Tom Gorzelanny endures another rough start, could return to bullpen
AUG 28, 2013 10:37p ET
A few good starts led to an opportunity for the veteran left-hander to show he deserved to be a starting pitcher moving forward.
Now, after three straight poor outings, Gorzleanny's window of opportunity is likely closing.
Gorzelanny lasted just 5 1/3 innings and allowed four runs on nine hits in Wednesday's 7-1 lackluster loss to Pittsburgh. With rosters expanding Sunday, the Brewers may opt to go in a different direction for his next start.
"That's a discussion that Doug and I have had and will have again," Brewers manager Ron Roenicke responded when asked if Gorzelanny will continue to start. "Then we will make a determination. We have September coming up where we know there's a couple of guys we'd like to see. We'll discuss all of that."
Gorzleanny has proven throughout his career he's a better pitcher out of the bullpen, and this year has been no different. Wednesday's loss dropped him to 2-5 with a 4.81 in 10 starts this season, while Gorzelanny's ERA as a reliever is 2.45.
Signed through next season, Gorzleanny was valuable as a versatile reliever and should thrive again in the role next year.
The Brewers do have options, as Johnny Hellweg and Jimmy Nelson are top pitching prospects waiting at Nashville, while Tyler Thornburg has pitched well this year in a starting role.
"He doesn't have to (stay in)," Roenicke said. "We're OK if we want to do something.
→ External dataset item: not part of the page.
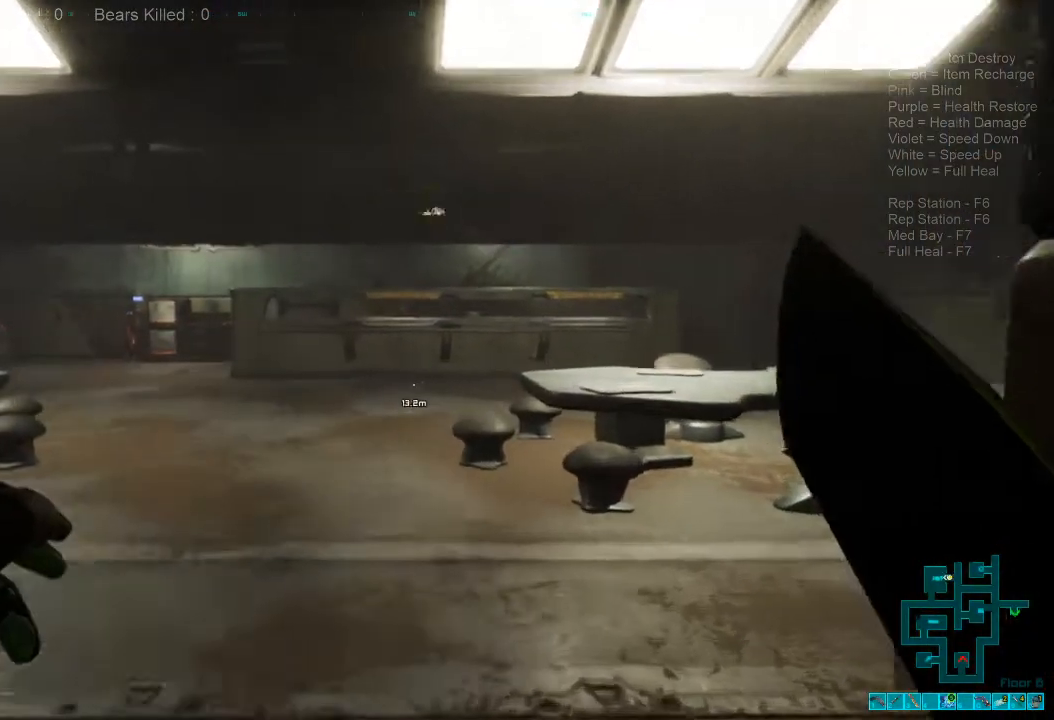
{"keys": ["d", "w"], "mouse": [], "events": [[334, "d", "down"]]}
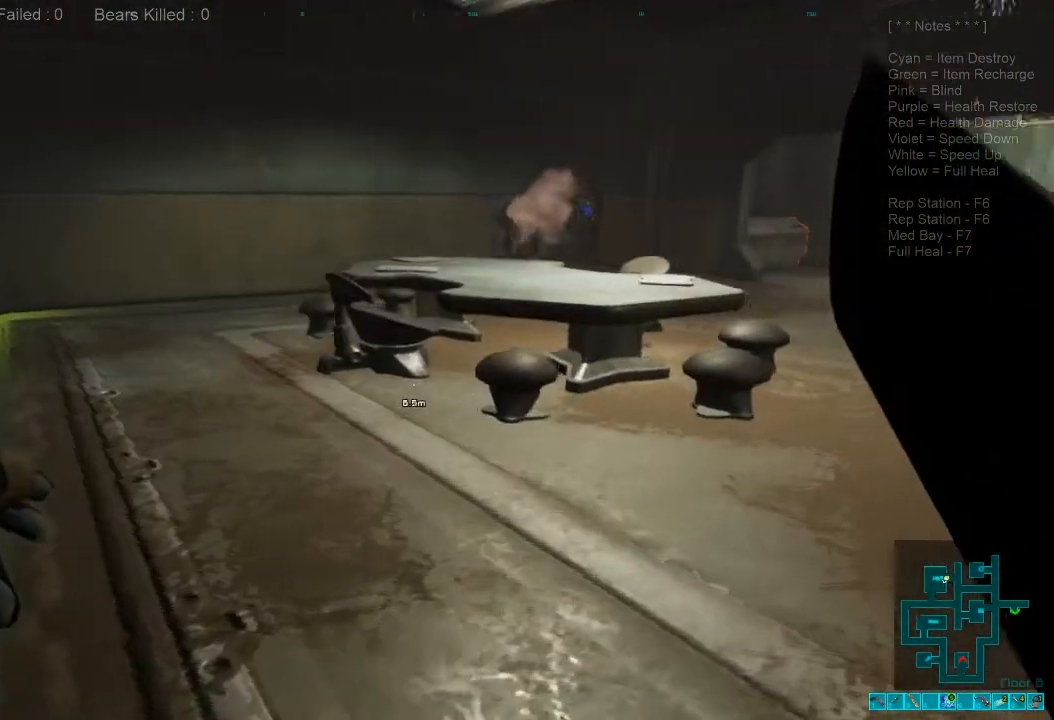
{"keys": ["a"], "mouse": [], "events": [[200, "d", "up"], [267, "a", "down"], [434, "w", "up"]]}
We've talked about how to do it. We have a lot of guys that can start and we probably need to make decisions on. He's one of those guys. Tyler (Thornburg), there's a case to want him back in the rotation so that's why we're talking about this.
One would have to imagine Hellweg will get another chance after making his final Triple-A start Friday. Though he didn't perform well during his first time through in Milwaukee's rotation, the Brewers seem better off evaluating young talent rather than running out someone with an established track record of struggling as a starter.
Roenicke and Melvin are still trying to win games on the field in the season's final five weeks, but evaluation of young pitchers going forward is just as, if not more, crucial.
"I don't think whatever direction we go, I don't think it's going to be where we are taking somebody who is just dealing out of there and putting somebody else in his spot," Roenicke said. "I don't see that there's going to be that much of a negative there, whichever way we go."